Stored data
________________________

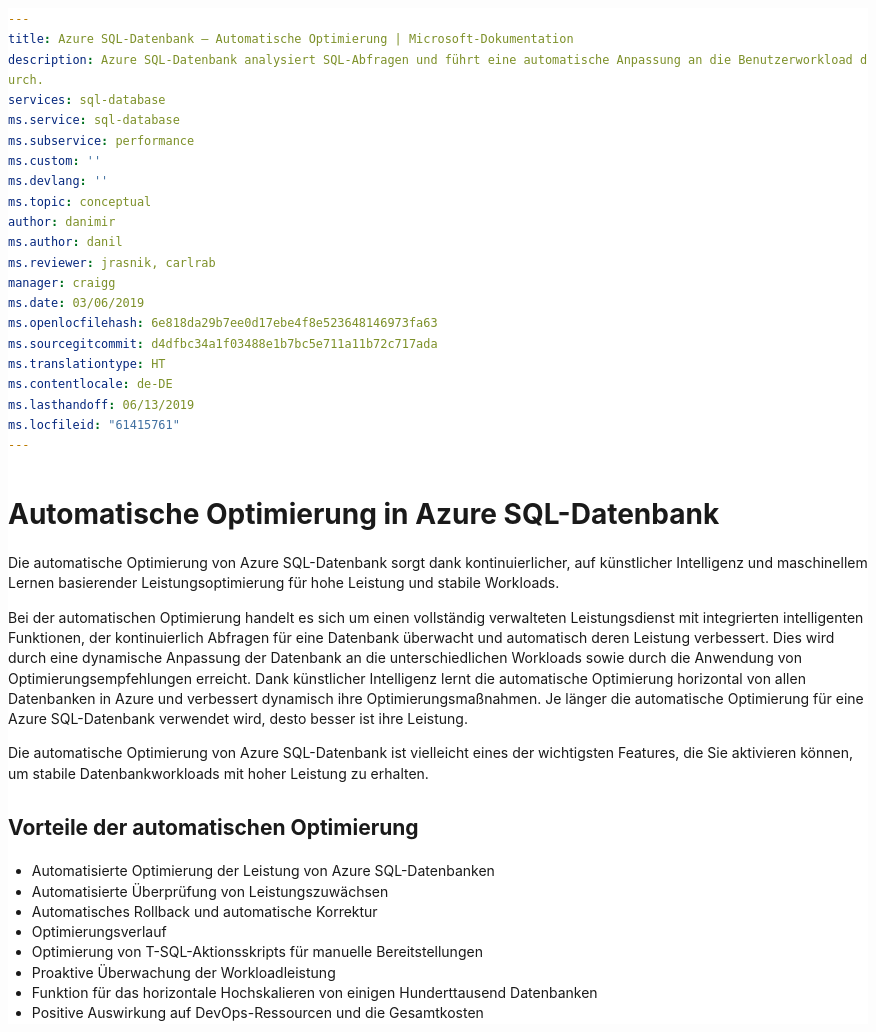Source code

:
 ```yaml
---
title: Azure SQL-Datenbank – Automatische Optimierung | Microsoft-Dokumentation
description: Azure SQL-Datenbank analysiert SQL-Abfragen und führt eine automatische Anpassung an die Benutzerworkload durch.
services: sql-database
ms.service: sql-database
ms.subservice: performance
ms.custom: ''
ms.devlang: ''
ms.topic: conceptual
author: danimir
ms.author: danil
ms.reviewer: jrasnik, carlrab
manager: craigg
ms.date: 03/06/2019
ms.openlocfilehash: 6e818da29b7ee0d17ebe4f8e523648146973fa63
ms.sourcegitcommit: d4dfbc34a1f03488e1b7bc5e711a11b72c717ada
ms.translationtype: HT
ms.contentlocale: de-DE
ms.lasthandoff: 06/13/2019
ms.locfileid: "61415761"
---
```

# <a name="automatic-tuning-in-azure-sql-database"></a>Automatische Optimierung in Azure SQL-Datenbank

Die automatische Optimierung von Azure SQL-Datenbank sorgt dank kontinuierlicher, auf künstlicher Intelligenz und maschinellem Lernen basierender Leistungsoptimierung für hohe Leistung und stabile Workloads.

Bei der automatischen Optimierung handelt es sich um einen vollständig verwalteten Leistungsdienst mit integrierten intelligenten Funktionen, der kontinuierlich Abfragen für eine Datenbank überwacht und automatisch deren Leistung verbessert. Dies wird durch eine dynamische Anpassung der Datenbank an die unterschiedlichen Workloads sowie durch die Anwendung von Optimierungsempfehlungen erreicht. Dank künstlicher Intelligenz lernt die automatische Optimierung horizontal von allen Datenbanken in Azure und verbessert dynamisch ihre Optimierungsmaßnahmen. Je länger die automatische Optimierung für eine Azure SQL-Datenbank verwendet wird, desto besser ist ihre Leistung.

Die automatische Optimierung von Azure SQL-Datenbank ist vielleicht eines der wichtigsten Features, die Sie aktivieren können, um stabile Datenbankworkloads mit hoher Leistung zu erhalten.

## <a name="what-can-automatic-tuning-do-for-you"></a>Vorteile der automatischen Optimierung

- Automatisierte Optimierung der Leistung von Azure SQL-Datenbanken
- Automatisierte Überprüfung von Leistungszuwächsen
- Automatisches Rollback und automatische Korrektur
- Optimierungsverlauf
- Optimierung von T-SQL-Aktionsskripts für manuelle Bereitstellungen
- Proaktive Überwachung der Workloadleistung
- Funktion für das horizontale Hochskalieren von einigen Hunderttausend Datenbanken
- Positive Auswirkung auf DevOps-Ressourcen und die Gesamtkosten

________________________

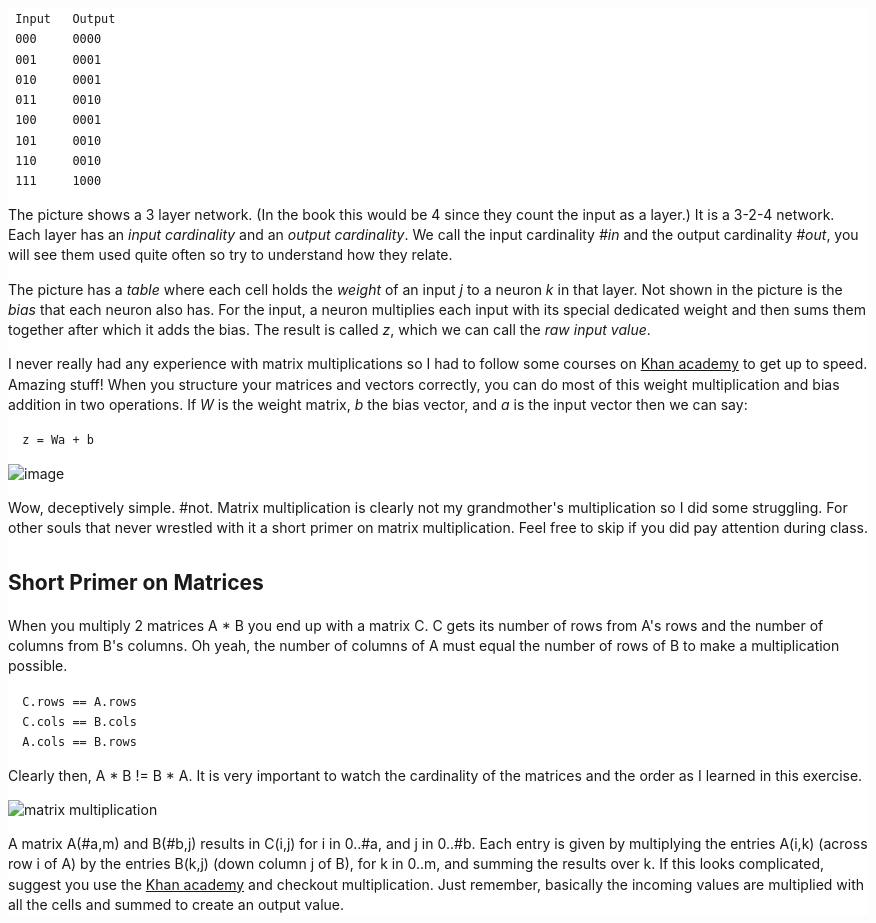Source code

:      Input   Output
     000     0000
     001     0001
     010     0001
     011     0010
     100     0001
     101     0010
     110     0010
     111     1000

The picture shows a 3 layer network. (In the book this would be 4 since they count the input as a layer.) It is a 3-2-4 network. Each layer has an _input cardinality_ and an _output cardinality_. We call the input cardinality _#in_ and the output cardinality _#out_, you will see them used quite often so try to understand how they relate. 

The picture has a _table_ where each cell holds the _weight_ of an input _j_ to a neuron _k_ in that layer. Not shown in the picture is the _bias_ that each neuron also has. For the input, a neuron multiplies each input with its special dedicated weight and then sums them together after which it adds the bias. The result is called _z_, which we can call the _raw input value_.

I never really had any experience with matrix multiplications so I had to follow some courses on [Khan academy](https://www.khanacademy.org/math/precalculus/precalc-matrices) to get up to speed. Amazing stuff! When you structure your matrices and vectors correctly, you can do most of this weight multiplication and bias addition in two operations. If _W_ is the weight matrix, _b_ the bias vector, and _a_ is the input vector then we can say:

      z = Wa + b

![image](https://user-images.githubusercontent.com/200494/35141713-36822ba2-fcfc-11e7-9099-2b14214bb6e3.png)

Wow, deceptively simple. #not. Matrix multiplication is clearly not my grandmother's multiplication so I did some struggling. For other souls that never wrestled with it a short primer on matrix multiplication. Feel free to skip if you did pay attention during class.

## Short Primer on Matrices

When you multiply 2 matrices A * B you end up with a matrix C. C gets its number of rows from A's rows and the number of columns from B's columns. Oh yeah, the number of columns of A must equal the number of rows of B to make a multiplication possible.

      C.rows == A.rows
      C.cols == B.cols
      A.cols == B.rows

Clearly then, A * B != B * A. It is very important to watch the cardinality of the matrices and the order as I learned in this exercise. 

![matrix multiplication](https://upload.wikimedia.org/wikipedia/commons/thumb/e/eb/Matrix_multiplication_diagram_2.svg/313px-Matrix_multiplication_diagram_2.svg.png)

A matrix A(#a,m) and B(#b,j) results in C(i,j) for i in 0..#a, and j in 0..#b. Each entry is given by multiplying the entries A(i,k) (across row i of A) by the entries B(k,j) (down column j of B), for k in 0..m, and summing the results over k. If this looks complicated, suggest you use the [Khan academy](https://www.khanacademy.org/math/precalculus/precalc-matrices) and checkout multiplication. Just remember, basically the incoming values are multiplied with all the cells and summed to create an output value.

________________________

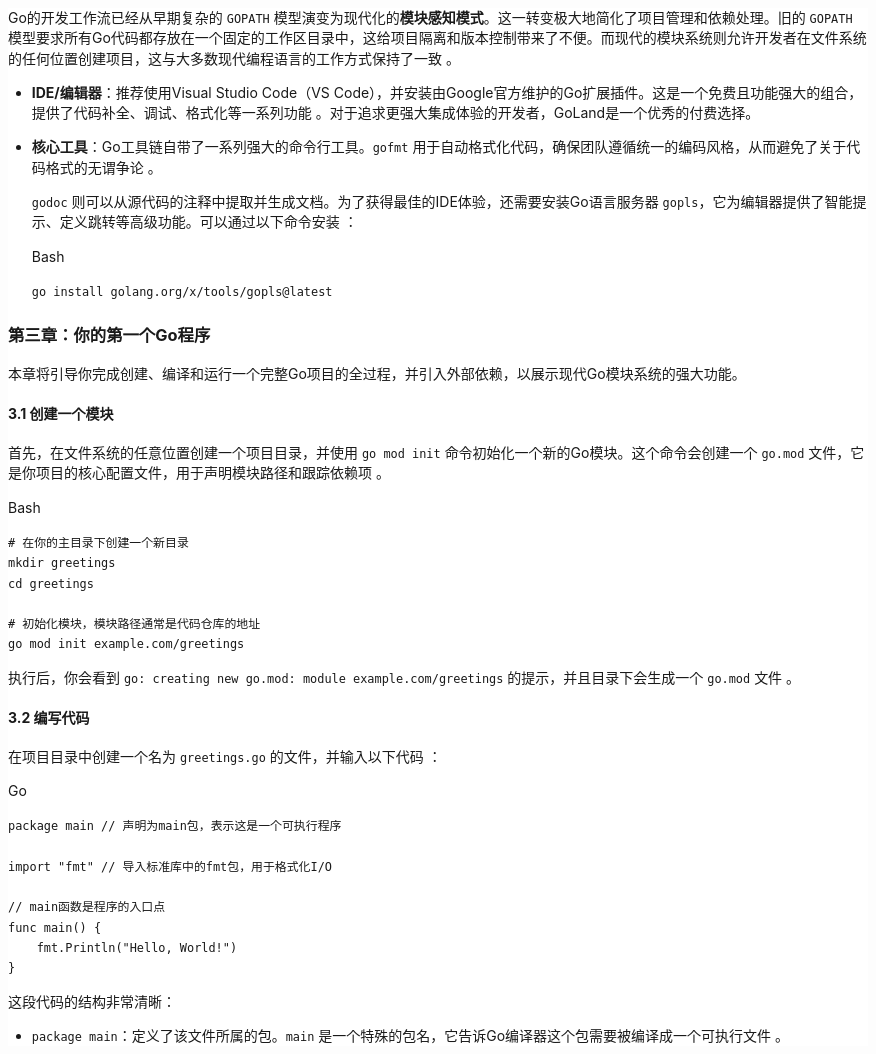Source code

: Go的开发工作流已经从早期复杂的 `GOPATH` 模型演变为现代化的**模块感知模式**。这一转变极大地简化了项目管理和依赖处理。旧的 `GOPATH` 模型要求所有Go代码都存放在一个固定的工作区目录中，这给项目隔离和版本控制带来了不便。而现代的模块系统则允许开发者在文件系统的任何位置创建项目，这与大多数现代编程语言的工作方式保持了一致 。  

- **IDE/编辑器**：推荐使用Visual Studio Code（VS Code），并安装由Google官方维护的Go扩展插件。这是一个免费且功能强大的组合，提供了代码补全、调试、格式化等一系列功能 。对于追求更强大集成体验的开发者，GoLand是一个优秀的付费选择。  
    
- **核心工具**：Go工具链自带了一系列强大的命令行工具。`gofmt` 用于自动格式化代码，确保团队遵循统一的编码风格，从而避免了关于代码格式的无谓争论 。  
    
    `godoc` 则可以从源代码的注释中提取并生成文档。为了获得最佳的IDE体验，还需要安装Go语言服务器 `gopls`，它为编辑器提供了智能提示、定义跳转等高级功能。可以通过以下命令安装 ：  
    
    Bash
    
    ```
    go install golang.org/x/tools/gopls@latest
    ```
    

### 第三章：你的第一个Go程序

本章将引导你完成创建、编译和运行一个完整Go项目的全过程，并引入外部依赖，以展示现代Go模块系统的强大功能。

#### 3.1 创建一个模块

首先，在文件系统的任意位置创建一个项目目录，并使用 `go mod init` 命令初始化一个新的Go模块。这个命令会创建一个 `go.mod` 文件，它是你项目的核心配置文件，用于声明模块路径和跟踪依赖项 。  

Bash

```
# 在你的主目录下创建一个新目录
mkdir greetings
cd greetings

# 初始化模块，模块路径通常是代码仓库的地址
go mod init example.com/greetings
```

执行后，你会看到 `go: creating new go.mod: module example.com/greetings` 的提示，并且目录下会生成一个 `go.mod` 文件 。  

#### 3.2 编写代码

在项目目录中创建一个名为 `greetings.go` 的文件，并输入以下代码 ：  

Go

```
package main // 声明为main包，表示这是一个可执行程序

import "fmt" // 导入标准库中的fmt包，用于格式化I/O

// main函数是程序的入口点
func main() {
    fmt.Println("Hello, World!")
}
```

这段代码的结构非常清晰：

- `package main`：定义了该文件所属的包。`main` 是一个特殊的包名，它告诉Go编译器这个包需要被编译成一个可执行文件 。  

________________________

What to produce: Repeat the entries above verbatim, but only from the line that has "本章将引导你完成创建、编译和" down to the line that has "#### 3.2 编写代码", inclusive.

Exercise output:
本章将引导你完成创建、编译和运行一个完整Go项目的全过程，并引入外部依赖，以展示现代Go模块系统的强大功能。

#### 3.1 创建一个模块

首先，在文件系统的任意位置创建一个项目目录，并使用 `go mod init` 命令初始化一个新的Go模块。这个命令会创建一个 `go.mod` 文件，它是你项目的核心配置文件，用于声明模块路径和跟踪依赖项 。  

Bash

```
# 在你的主目录下创建一个新目录
mkdir greetings
cd greetings

# 初始化模块，模块路径通常是代码仓库的地址
go mod init example.com/greetings
```

执行后，你会看到 `go: creating new go.mod: module example.com/greetings` 的提示，并且目录下会生成一个 `go.mod` 文件 。  

#### 3.2 编写代码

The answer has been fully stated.